I have ususally been able to get most of the air out of the system by just turning the helm pumps back and forth a bunch of times. You need to check the fluid level while doing this and add to keep from pumping more air back in. If you have high spots in the lines you may need to crack some fittings loose to release air that can't get back to the pump. If possible fill the cylinders with fluid before you hook up the hoses. Hopefully someone else has an easier way, it can take a while to get all the air out if you have long runs or more than one helm station.


----------



## brak (Jan 5, 2007)

for the first rough bleed, you have to open "bleed valves" on the hydraulic ram, and then turn the wheel until air stops coming out. that will get the major bubbles out, but the system will still have enough to be "soggy". There are all sorts of contraptions that promise to suck the air out (connecting to bleed ports on the ram and to the fill port), but it really does not seem possible to me to fully bleed the system that way. On mine, bleed valves would re-admit some air back in when open by their very nature. 

After a primary bleed I usually let it stand for a while, so that air would move upwards towards the steering pump. then, just turn steering all the way to one side and another, alternating - depending on your setup the air would escape from the fill port. My hoses run fairly level, and having a boat sway a bit (at anchor or some such) helps shuffle air around  Or just shake the hoses by hand if they are rubber or plastic.

Initially I had a funnel with hydraulic fluid fitted to fill port and bubbles escaped into funnel, while fluid went into the system.

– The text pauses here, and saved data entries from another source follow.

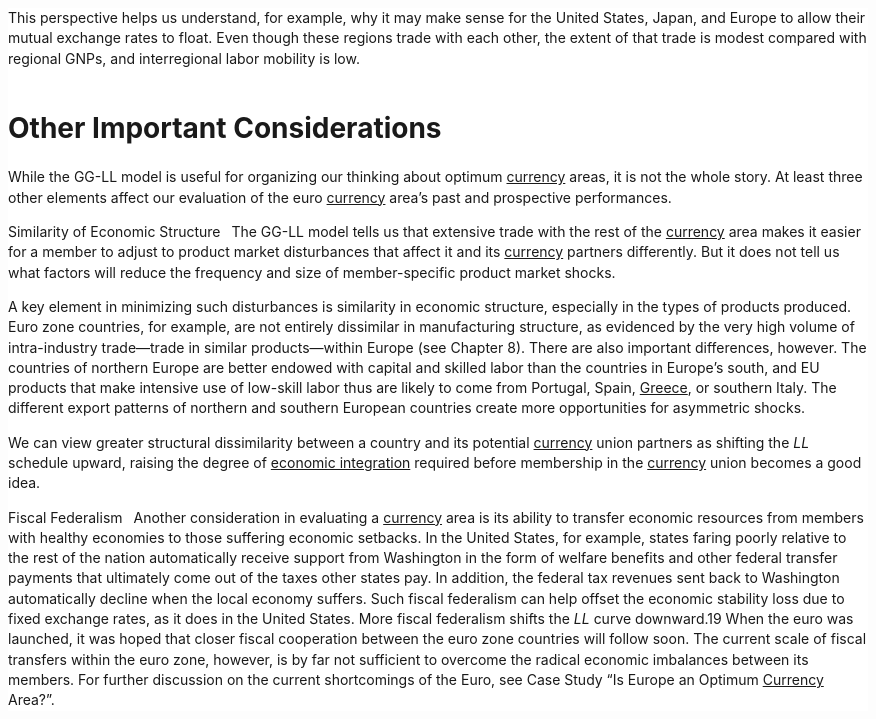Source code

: This perspective helps us understand, for example, why it may make sense for the United States, Japan, and Europe to allow their mutual exchange rates to float. Even though these regions trade with each other, the extent of that trade is modest compared with regional GNPs, and interregional labor mobility is low.  

# Other Important Considerations  

While the GG-LL model is useful for organizing our thinking about optimum [currency](../../../Financial%20Instruments/Lecture%20Notes-%20Financial%20Instruments/Teaching%20Note%201-%20Forward%20Rates%20Agreement/Forwards%20and%20Futures%20Notes.md) areas, it is not the whole story. At least three other elements affect our evaluation of the euro [currency](../../../Financial%20Instruments/Lecture%20Notes-%20Financial%20Instruments/Teaching%20Note%201-%20Forward%20Rates%20Agreement/Forwards%20and%20Futures%20Notes.md) area’s past and prospective performances.  

Similarity of Economic Structure  The GG-LL model tells us that extensive trade with the rest of the [currency](../../../Financial%20Instruments/Lecture%20Notes-%20Financial%20Instruments/Teaching%20Note%201-%20Forward%20Rates%20Agreement/Forwards%20and%20Futures%20Notes.md) area makes it easier for a member to adjust to product market disturbances that affect it and its [currency](../../../Financial%20Instruments/Lecture%20Notes-%20Financial%20Instruments/Teaching%20Note%201-%20Forward%20Rates%20Agreement/Forwards%20and%20Futures%20Notes.md) partners differently. But it does not tell us what factors will reduce the frequency and size of member-specific product market shocks.  

A key element in minimizing such disturbances is similarity in economic structure, especially in the types of products produced. Euro zone countries, for example, are not entirely dissimilar in manufacturing structure, as evidenced by the very high volume of intra-industry trade—trade in similar products—within Europe (see Chapter 8). There are also important differences, however. The countries of northern Europe are better endowed with capital and skilled labor than the countries in Europe’s south, and EU products that make intensive use of low-skill labor thus are likely to come from Portugal, Spain, [Greece](../../../Financial%20Instruments/Assignments/Solutions/PSET%203%20Solution-Financial%20Instruments.md), or southern Italy. The different export patterns of northern and southern European countries create more opportunities for asymmetric shocks.  

We can view greater structural dissimilarity between a country and its potential [currency](../../../Financial%20Instruments/Lecture%20Notes-%20Financial%20Instruments/Teaching%20Note%201-%20Forward%20Rates%20Agreement/Forwards%20and%20Futures%20Notes.md) union partners as shifting the $L L$ schedule upward, raising the degree of [economic integration](../../Globalization/Chapter%201-Introduction%20to%20Globalization.md) required before membership in the [currency](../../../Financial%20Instruments/Lecture%20Notes-%20Financial%20Instruments/Teaching%20Note%201-%20Forward%20Rates%20Agreement/Forwards%20and%20Futures%20Notes.md) union becomes a good idea.  

Fiscal Federalism  Another consideration in evaluating a [currency](../../../Financial%20Instruments/Lecture%20Notes-%20Financial%20Instruments/Teaching%20Note%201-%20Forward%20Rates%20Agreement/Forwards%20and%20Futures%20Notes.md) area is its ability to transfer economic resources from members with healthy economies to those suffering economic setbacks. In the United States, for example, states faring poorly relative to the rest of the nation automatically receive support from Washington in the form of welfare benefits and other federal transfer payments that ultimately come out of the taxes other states pay. In addition, the federal tax revenues sent back to Washington automatically decline when the local economy suffers. Such fiscal federalism can help offset the economic stability loss due to fixed exchange rates, as it does in the United States. More fiscal federalism shifts the $L L$ curve downward.19 When the euro was launched, it was hoped that closer fiscal cooperation between the euro zone countries will follow soon. The current scale of fiscal transfers within the euro zone, however, is by far not sufficient to overcome the radical economic imbalances between its members. For further discussion on the current shortcomings of the Euro, see Case Study “Is Europe an Optimum [Currency](../../../Financial%20Instruments/Lecture%20Notes-%20Financial%20Instruments/Teaching%20Note%201-%20Forward%20Rates%20Agreement/Forwards%20and%20Futures%20Notes.md) Area?”.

Since I added a small reservoir, bleeding seems to have become unnecessary - air just moves upwards into the top of reservoir on its own, all I have to do is top it off may be once a season (though it only had been a season since I installed it).


----------



## Ilenart (Jul 23, 2007)

A couple of years ago I helped my mechanic to bleed the hydraulics after a ram service and he got me to spin the wheel first one way with a bleed valve open, then he closed that valve and opened another one & I spun the wheel the other way. We did this 3 or four times until only hydraulic fluid came out. Has worked fine for the last two years. Definitely a two person job.

Ilenart


----------



## boatpoker (Jul 21, 2008)

Not all rams have bleed valve so you may have to crack the union on one line at the ram and have someone turn the wheel back and forth (full cycle) and fill the helm pump at the same time. The second person must remain at the ram and tighten the nut when air ceases to bubble out. Crack the other nut at the ram and repeat. This can take five minutes or 1hr. depending on length and angle of lines. You may have to go back to the first nut on the ram and repeat one time. I just installed a new hydraulic system by myself and it was a major ***** running back and forth from the helm to the ram.


----------